(Job 1) Decide whether each statement agrees with the news roundup, answering yes or no and quoting the deciding words from it. (a) Jordan and Egypt refused to take in the 13 Palestinians. (b) Pim Fortuyn was shot one month before national elections. (c) The fire at the Oakland synagogue caused heavy damage.
(Job 2) According to the news roundup, how many gunmen would be sent to the Gaza Strip under the deal to end the standoff?
(Job 3) Name every day of the week that appears in the news roundup.

(Provided text)

Italy stood by its refusal to take in 13 Palestinian terrorists holed up in Bethlehem’s Church of the Nativity. Despite U.S. pressure and appeals from the Vatican, Italian officials said Wednesday that the European Union as a whole should deal with the issue of who takes in the 13 men. “I am opposed to it,” the Italian daily La Stampa quoted Deputy Premier Gianfranco Fini as saying. “If we took in the 13 Palestinians, we would be exposing our country to a series of grave risks.” Jordan, Egypt and other Arab nations also have refused to take in the 13.

On Tuesday, Italy complained that it was not sufficiently briefed on the details of a deal for ending the standoff at the church, where more than 100 Palestinians have been surrounded by Israeli troops for more than a month. Under the terms of the deal, Israel and the Palestinians agreed that 13 of the militants wanted by Israel would be exiled to Italy. In addition, some 26 gunmen would be sent to the Gaza Strip, where they would be imprisoned under the watch of American and British jailers, Palestinian sources said. The remaining Palestinians not wanted by Israel would be freed.

Pro-Israeli Dutch Politician Slain

A Dutch politician who often spoke out on behalf of Israel was shot and killed. Right-wing Pim Fortuyn, who often spoke out against Islam and immigration, was shot at close range Monday night, nine days before national elections. Four people who were with Fortuyn at the time of the attack chased the gunmen, and police are now holding a suspect, according to reports. There are no details about the gunman’s identity or motive.

‘Suspicious’ Fire at Oakland
Synagogue

Officials are investigating what they’re calling a “suspicious” fire at a California synagogue. No one was hurt and there was little damage after the fire burned the outside of the Beth Jacob Congregation in Oakland. On Sunday morning, firefighters extinguished three small fires at the site and found what appeared to be gasoline around the building. The Bureau of Alcohol, Tobacco and Firearms, the Anti-Defamation League are offering a $10,000 reward for information leading to the arrest of the perpetrators. The Orthodox shul has ben vandalized before when three security cameras were stolen. — Mike Levy, Staff Writer

Florida JCC Scammed?

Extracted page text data
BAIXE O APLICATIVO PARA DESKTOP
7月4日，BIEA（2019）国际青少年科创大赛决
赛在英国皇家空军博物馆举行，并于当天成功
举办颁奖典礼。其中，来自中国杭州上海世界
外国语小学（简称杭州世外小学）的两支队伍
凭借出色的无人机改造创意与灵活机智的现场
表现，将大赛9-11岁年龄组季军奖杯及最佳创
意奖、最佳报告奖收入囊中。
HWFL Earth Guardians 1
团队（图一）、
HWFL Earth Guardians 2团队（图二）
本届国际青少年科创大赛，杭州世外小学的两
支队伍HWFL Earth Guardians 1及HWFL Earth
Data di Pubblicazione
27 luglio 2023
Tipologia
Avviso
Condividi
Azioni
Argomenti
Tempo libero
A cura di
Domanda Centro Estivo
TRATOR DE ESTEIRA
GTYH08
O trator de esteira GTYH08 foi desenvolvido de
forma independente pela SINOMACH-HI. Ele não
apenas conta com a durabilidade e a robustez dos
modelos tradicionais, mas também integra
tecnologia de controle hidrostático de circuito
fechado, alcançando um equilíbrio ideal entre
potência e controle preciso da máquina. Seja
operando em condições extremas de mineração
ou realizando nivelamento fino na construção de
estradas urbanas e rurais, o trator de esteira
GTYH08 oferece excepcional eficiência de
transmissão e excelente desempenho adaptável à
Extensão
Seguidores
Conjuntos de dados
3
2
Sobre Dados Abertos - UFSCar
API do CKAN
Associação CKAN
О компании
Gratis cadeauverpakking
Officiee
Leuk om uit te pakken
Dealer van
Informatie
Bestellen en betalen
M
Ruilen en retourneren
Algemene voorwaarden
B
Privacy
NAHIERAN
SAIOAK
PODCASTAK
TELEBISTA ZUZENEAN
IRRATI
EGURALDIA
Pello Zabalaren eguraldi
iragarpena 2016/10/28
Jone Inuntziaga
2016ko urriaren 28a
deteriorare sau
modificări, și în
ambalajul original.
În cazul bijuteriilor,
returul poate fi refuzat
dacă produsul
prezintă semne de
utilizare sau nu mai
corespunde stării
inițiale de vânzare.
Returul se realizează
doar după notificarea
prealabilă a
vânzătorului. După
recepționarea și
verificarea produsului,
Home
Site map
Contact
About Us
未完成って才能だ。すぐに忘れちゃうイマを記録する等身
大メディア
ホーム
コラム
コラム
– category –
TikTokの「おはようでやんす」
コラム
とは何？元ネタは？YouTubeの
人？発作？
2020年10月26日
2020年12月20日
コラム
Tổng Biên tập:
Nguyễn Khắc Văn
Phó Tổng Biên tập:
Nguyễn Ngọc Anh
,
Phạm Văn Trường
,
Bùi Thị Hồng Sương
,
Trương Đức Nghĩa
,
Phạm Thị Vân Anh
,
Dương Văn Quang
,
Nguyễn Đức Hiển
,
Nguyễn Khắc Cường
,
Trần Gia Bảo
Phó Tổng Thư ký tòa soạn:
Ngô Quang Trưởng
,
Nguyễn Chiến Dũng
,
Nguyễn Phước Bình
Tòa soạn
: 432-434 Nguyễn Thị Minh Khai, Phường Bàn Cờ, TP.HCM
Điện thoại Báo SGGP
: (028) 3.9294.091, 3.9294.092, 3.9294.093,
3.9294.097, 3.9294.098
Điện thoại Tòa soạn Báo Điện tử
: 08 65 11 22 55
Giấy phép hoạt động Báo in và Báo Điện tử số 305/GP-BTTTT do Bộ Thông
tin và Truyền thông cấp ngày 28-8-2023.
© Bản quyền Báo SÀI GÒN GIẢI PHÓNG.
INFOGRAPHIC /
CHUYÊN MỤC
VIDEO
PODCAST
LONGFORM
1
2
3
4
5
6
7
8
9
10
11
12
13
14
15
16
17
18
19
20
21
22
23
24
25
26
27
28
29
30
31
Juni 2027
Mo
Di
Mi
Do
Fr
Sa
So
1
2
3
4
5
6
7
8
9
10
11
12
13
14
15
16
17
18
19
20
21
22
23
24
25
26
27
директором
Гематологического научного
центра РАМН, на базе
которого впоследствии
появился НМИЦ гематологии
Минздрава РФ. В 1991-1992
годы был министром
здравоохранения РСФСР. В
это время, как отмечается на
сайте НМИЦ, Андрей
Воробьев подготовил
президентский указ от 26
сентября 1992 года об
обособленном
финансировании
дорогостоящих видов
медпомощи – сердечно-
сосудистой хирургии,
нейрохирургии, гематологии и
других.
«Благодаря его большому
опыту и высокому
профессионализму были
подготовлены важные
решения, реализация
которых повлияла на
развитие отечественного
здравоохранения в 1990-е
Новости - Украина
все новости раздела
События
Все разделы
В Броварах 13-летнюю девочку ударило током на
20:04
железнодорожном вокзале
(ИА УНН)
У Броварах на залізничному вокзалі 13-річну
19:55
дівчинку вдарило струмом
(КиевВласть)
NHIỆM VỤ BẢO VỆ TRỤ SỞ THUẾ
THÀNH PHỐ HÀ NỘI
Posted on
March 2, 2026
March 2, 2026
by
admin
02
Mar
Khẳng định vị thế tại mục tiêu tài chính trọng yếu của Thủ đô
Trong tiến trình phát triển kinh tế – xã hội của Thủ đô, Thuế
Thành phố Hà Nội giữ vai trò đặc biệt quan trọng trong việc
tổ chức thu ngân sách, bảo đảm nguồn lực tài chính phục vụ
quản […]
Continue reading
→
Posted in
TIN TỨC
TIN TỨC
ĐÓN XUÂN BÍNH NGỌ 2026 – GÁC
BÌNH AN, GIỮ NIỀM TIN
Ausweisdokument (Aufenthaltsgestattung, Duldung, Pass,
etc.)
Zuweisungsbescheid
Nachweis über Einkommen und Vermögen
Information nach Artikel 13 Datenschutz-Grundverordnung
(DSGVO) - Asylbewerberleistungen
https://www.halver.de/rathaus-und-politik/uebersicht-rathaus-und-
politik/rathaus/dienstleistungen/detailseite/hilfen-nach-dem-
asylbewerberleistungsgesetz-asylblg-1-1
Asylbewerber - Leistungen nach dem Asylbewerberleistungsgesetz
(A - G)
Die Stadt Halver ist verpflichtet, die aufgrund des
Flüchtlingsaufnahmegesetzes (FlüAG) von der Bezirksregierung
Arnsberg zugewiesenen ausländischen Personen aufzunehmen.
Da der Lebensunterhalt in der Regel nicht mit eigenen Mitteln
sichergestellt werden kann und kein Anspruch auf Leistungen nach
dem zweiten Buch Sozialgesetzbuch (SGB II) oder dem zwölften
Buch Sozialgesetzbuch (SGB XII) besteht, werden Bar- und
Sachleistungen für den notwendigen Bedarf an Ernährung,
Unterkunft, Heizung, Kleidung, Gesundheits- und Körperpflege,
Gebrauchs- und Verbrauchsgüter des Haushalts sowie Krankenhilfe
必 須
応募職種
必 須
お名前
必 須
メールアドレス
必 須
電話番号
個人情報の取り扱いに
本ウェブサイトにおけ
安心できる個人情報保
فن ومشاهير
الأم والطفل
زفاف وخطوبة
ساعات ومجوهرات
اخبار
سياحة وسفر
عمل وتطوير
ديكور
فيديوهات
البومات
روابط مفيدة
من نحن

(Exercise solution 1)
(a) Yes: "Jordan, Egypt and other Arab nations also have refused to take in the 13."
(b) No: "was shot at close range Monday night, nine days before national elections."
(c) No: "No one was hurt and there was little damage after the fire burned the outside of the Beth Jacob Congregation in Oakland."

(Exercise solution 2) Some 26 gunmen would be sent to the Gaza Strip.

(Exercise solution 3) Wednesday, Tuesday, Monday, Sunday